One-To-One Laptop Program Evaluation in a Rural School District

Posted by Judy Lambert on February 20 2012 at 7:55 p.m.


  • Judy...we have done some research in a STEM middle school in Akron on one-to-one computing focused on transforming learning and cultural change. I enjoyed reading your paper, thanks for the virtual presentation! Cheryl

    Posted

  • We actually went in just with purpose of descriptive study to discuss the student experience and based on observation and student interviews collected data that lead to thinking about how transformed learning had become based on a number of factors like how they felt about themselves as a learner, how differently they learned now, when, where, why questions,--cultural changes apparent in the school climate and purpose, ways teachers interact with students, how learning is planned to be constructed by students....and much more--we are still working on bringing all the pieces together.

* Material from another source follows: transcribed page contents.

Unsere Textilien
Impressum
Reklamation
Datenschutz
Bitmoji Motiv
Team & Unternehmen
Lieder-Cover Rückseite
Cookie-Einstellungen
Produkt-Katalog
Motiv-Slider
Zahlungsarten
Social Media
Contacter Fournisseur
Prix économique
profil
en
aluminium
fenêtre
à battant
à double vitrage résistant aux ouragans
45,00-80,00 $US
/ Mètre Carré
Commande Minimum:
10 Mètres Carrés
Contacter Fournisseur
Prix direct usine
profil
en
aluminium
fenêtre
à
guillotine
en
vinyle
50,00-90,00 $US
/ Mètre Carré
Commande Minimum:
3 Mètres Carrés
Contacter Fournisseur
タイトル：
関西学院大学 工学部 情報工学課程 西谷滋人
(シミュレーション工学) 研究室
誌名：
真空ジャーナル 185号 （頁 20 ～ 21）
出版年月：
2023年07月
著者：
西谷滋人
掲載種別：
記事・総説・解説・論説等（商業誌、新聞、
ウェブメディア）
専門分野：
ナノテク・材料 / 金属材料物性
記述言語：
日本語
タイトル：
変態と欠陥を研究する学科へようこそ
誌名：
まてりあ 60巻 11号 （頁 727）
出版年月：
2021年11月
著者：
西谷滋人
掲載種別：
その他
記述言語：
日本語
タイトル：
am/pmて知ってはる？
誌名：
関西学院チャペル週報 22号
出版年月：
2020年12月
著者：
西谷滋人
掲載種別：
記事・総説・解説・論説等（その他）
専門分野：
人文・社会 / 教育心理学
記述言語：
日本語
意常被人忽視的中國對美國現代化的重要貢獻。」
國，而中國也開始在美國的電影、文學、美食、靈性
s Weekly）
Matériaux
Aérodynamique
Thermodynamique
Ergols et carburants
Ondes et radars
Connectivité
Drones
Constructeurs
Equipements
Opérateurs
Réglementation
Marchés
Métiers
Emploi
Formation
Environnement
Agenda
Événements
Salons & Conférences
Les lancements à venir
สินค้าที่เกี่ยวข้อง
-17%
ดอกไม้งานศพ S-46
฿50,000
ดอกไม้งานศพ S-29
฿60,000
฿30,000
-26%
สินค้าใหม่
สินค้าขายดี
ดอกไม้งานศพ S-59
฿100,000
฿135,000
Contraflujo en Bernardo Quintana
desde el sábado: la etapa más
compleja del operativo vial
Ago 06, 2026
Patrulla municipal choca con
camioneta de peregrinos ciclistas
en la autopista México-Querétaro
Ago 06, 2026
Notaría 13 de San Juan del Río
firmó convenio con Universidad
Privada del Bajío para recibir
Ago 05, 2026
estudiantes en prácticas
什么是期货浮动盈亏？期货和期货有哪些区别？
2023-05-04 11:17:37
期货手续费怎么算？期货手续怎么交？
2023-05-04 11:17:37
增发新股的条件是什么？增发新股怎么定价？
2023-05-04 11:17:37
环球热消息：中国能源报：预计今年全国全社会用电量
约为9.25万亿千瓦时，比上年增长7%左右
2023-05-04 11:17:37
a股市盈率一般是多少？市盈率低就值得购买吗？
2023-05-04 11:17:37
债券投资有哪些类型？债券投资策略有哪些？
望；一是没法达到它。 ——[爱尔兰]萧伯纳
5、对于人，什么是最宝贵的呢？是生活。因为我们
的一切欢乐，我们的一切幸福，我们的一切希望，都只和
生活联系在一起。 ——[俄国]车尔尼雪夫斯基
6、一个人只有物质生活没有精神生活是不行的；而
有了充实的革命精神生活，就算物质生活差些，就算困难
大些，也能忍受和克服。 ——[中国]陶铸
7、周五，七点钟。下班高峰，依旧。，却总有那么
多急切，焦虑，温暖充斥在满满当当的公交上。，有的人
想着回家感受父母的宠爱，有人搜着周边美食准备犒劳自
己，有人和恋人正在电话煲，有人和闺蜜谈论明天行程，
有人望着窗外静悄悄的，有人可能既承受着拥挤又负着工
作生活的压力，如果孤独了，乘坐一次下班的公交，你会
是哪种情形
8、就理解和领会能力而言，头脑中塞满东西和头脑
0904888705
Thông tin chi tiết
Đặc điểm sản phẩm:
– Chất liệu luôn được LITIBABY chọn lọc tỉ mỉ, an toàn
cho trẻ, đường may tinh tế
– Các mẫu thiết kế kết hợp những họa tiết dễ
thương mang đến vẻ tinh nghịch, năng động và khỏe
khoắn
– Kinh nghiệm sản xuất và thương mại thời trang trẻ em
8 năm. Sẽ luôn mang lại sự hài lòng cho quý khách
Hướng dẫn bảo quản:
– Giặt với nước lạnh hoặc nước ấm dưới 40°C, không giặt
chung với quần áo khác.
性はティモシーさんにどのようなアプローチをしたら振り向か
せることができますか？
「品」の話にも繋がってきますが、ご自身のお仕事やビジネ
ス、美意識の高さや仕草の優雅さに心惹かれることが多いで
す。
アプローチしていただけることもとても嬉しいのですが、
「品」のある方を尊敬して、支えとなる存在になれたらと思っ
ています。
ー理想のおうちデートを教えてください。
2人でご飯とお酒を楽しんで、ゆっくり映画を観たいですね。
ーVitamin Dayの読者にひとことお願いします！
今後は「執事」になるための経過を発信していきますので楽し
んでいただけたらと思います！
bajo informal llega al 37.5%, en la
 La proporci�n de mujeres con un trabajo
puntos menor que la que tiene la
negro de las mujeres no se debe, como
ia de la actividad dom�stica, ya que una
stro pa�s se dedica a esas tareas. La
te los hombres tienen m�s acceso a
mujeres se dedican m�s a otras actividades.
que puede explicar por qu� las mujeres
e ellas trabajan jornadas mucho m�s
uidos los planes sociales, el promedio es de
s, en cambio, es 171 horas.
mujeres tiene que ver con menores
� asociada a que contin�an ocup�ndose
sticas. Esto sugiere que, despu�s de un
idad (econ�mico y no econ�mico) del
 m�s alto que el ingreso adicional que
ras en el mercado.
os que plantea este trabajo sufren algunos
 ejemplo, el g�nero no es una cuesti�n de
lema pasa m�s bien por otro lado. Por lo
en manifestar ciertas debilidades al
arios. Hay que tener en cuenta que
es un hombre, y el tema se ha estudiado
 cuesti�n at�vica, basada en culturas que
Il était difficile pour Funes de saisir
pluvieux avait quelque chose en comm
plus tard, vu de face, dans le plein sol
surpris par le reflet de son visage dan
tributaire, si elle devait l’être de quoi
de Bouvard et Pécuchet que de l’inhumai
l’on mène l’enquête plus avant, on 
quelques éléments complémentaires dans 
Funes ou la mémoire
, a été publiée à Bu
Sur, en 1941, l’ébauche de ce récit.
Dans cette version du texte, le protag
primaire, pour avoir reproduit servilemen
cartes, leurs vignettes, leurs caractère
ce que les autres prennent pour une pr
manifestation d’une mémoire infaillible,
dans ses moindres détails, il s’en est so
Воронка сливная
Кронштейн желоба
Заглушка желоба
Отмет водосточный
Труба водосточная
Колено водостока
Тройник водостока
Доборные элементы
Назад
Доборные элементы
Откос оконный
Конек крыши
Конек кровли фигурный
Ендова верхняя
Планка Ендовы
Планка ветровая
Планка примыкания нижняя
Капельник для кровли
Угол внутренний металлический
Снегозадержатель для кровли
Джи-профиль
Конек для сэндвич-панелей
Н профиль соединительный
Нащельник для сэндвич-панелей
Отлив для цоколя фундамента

    I think achievement is one factor to consider, but the way we measure achievement for 21st century students currently is not at all the way I think they will NEED to achieve, so I am not that passionate about measuring achievement at this point from a traditional point of view. I do think that will become important when we actually figure out how to measure it accurately within the context of real world achievement.

    Posted

    • I agree about achievement but that seems to be the bottom line for justifying any changes in the classroom. Hopefully, in time, we can move beyond that and administrators and policy makers will see the value in measuring other factors related to using computers.